+++ Source document

During her travels across Pakistan, Pamela Constable, a veteran foreign correspondent for The Washington Post, dropped in on the campus of Punjab University in Lahore, a city of 10 million, the scene of terrorist bombings and the cultural capital of the nation. By cultural capital, residents generally refer to the fading Mughal monuments and, to a lesser extent, the lively contemporary art scene at the National College of Arts.
The university, the country’s largest, has little to do with these two attributes of Lahore. The campus has been a crucible of Islamic radicalism for a decade. Ms. Constable’s visit, she recounts in her new book, “Playing With Fire: Pakistan at War With Itself,” was spurred by the news that students belonging to Jamiat-e-Tulaba, a radical Islamic group affiliated with a national religious party, had beaten a dean who dared to expel some of its members.
She had not been on the campus for two years. When she arrived in the spring of 2010, she was amazed, she writes, by how much power the group wielded. A student told her: “We are good Muslims, so when on campus boys cross the limits, we have to check them. Some of the values that come from the West do not belong in our society, and we cannot allow them to be practiced on our campus.” When pressed, the student listed: “Things like drugs, music, media, relations with girls.”
This was not the secular place Ms. Constable once knew. The student’s argument, she noted, “came straight from the Taliban worldview.” Less than a year later an extremist bodyguard assassinated the governor of Punjab, Salman Taseer, a man who belonged to the old Lahore of tolerance.

++++++

- [Stated goal 1]: In the passage on Pamela Constable's Pakistan book, could you rewrite the part that opens with "She had not" and closes with "Lahore of tolerance.", replacing "Taliban worldview" with "extremist worldview"?
- [Stated goal 2]: How would the passage on Pamela Constable's Pakistan book go on after its last paragraph? Please continue it.

+++ Raw data

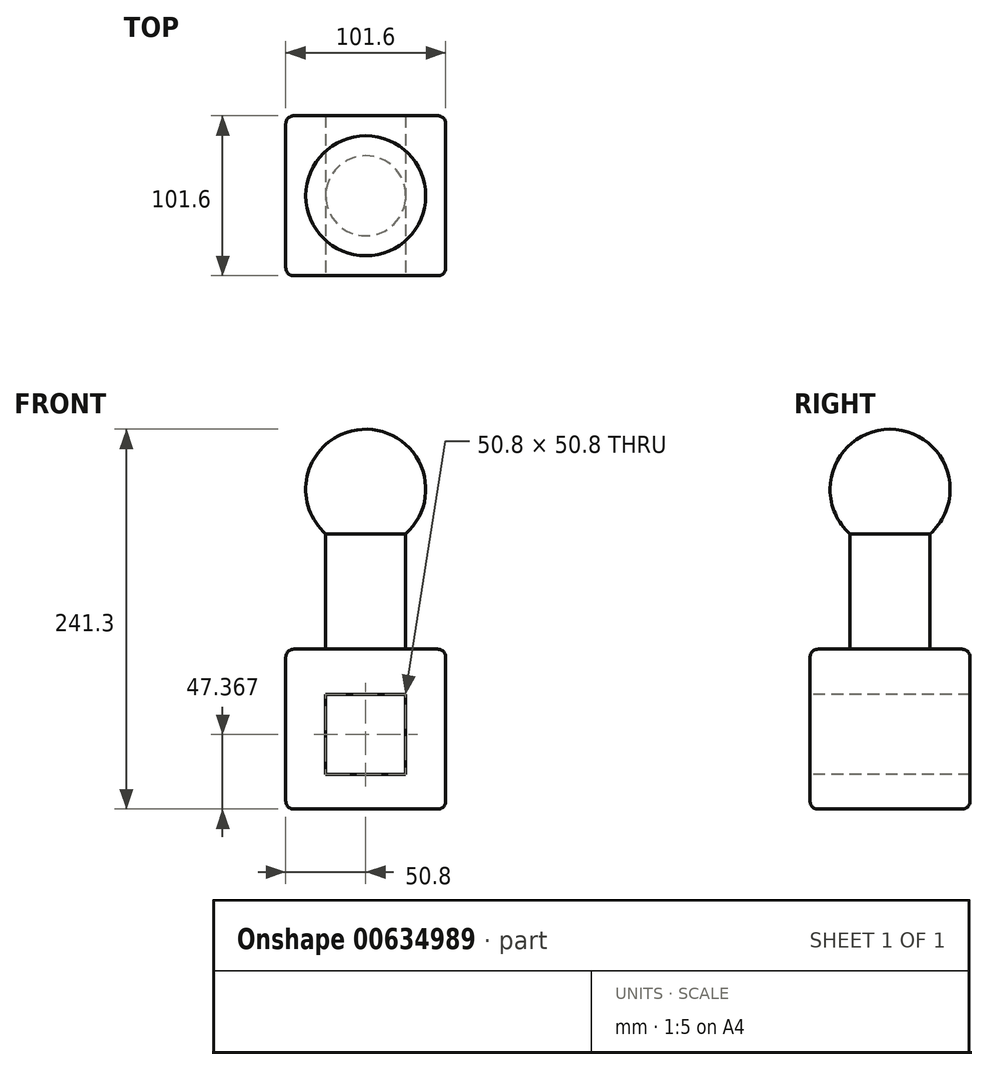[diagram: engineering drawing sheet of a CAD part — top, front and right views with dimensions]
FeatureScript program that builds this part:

++++++

- [Expected answer 1]:
She had not been on the campus for two years. When she arrived in the spring of 2010, she was amazed, she writes, by how much power the group wielded. A student told her: “We are good Muslims, so when on campus boys cross the limits, we have to check them. Some of the values that come from the West do not belong in our society, and we cannot allow them to be practiced on our campus.” When pressed, the student listed: “Things like drugs, music, media, relations with girls.”
This was not the secular place Ms. Constable once knew. The student’s argument, she noted, “came straight from the extremist worldview.” Less than a year later an extremist bodyguard assassinated the governor of Punjab, Salman Taseer, a man who belonged to the old Lahore of tolerance.

- [Expected answer 2]:
The killing was bad enough. More disturbing was the celebration of the killer among lawyers, police officers and clerics as a defender of the faith. “A so-called moderate Muslim society was proving far more fanatical than either its political elite or Western backers had suspected, while its authorities were too intimidated to take on the religious mob,” she writes.
Ms. Constable meets and talks with many different kinds of Pakistanis — students, landowners, clerics, government ministers, poor women, factory managers, even strangers at bus stops — in a book that she says is designed to introduce the general reader to a complex, little understood nation of immense importance to the United States. She does not seek, she explains at the outset, to ferret out “the secrets of powerful institutions or radical movements” or to delineate the complex, and now rapidly sinking, relationship between Pakistan and the United States.
Instead, she focuses on the main themes of Pakistani society. She deals with feudalism, the deplorable situation of most Pakistani women, the rotten justice system, the powerful military, the relentless march of religious extremism, and she weaves in interviews, news events and a touch of history.
For newcomers to Pakistan Ms. Constable’s method may well be satisfying. With deft choices, she illuminates some of the shocking truths about a Muslim country that emerged at the end of Britain’s Indian empire in 1947 with the stated intention of honoring other religions.
In the well-titled chapter “Hate,” she points out that only one Pakistani has won a Nobel Prize. Abdus Salam, a theoretical physicist, received the honor in 1979. But because he belonged to the Ahmadi Muslim sect, a small minority that is basically outlawed in Pakistan, Mr. Salam is an unknown in Pakistan. “To his homeland Salam’s achievements were an embarrassment and a glitch in the official narrative that Ahmadis are enemies of Islam — infidels to be avoided, mistrusted, and despised.” In contrast A. Q. Khan, a scientist who stole nuclear secrets and then peddled them to rogue states, is hailed as a national hero.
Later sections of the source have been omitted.